> [To do]:
When you reach the line containing "Martí Peran, Andrea" in the records below, start copying exactly, and stop once you have copied the line containing "Persson, Båstad, Sweden".

> [Records from a data source]:
•••

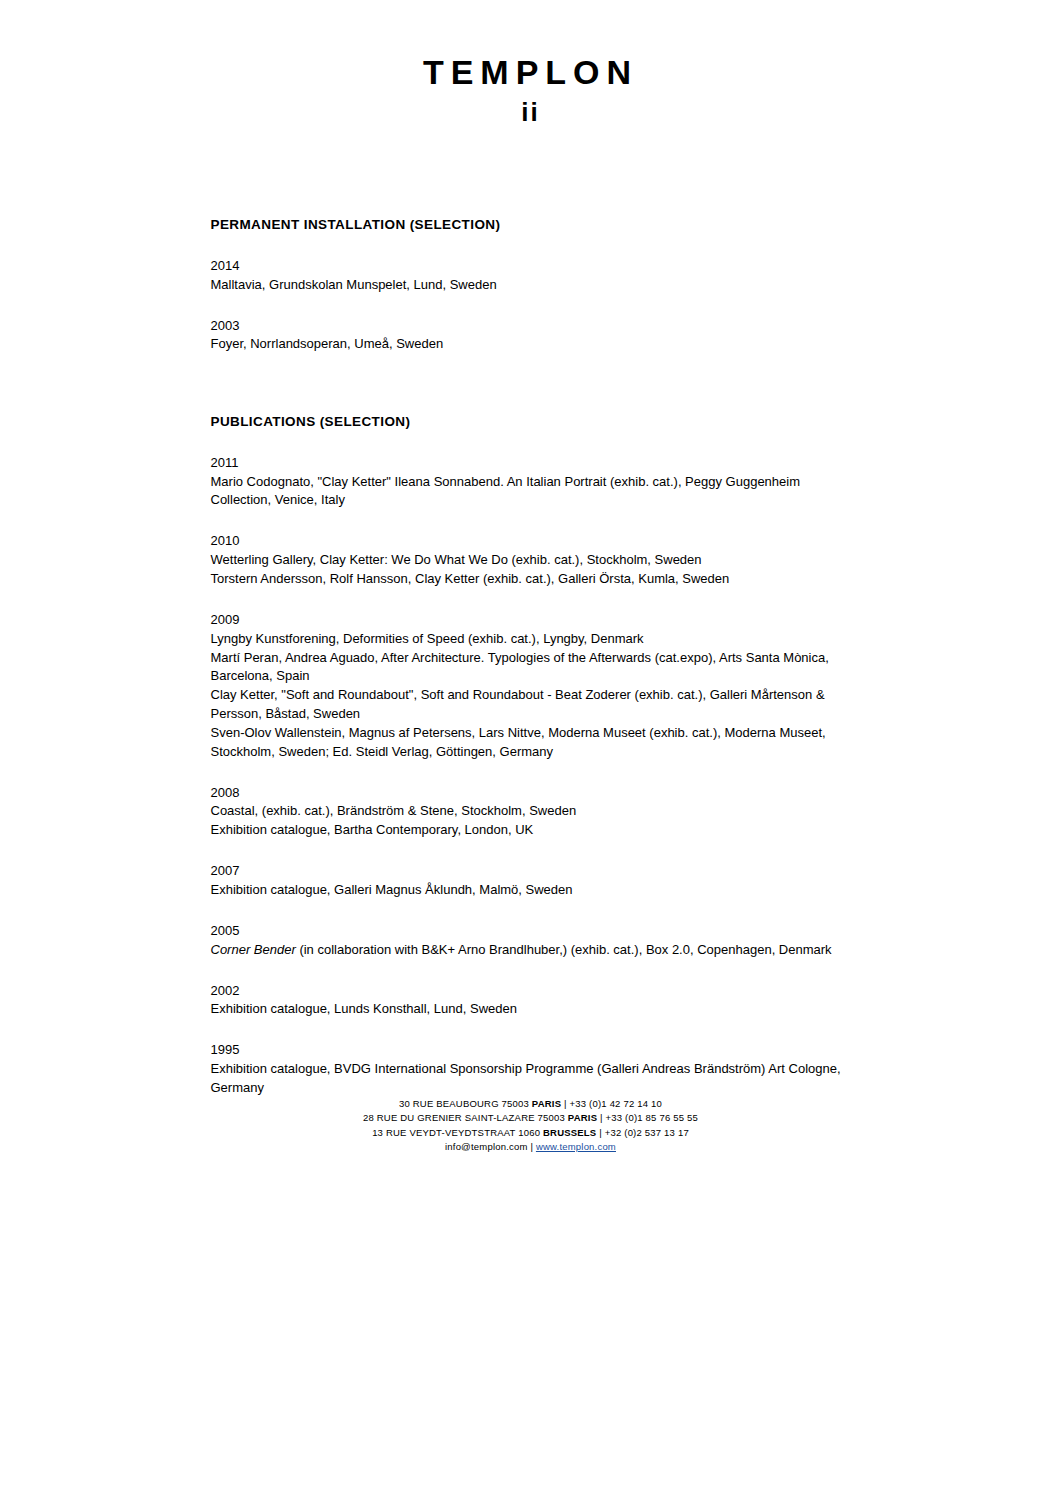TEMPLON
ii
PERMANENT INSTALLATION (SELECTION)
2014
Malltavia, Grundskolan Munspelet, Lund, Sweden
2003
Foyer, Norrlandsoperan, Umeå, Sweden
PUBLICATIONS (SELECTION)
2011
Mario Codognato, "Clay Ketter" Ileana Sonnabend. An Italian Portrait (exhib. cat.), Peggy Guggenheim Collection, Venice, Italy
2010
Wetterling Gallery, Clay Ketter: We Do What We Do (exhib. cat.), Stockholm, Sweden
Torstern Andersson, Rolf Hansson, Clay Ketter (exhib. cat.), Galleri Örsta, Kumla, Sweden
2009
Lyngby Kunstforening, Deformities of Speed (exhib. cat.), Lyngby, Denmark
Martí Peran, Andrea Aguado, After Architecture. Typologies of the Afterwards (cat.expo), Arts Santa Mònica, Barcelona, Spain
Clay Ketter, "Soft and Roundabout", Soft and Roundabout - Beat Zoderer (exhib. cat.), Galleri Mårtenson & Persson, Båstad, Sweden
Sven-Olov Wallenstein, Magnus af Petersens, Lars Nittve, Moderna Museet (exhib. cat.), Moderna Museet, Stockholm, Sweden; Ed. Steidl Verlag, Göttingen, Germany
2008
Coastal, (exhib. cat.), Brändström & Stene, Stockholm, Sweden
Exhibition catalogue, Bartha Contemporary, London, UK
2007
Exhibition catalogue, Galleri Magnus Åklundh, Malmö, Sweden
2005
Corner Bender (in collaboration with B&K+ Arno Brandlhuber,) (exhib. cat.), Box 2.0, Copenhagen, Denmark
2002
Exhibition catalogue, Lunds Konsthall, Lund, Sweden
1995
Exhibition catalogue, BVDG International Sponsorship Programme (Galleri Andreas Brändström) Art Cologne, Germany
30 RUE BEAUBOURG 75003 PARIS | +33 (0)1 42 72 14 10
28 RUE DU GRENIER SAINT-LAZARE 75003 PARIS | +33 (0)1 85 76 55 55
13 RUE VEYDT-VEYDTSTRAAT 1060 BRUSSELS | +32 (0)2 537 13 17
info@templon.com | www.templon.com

•••

> [Answer to this problem]:
Martí Peran, Andrea Aguado, After Architecture. Typologies of the Afterwards (cat.expo), Arts Santa Mònica, Barcelona, Spain
Clay Ketter, "Soft and Roundabout", Soft and Roundabout - Beat Zoderer (exhib. cat.), Galleri Mårtenson & Persson, Båstad, Sweden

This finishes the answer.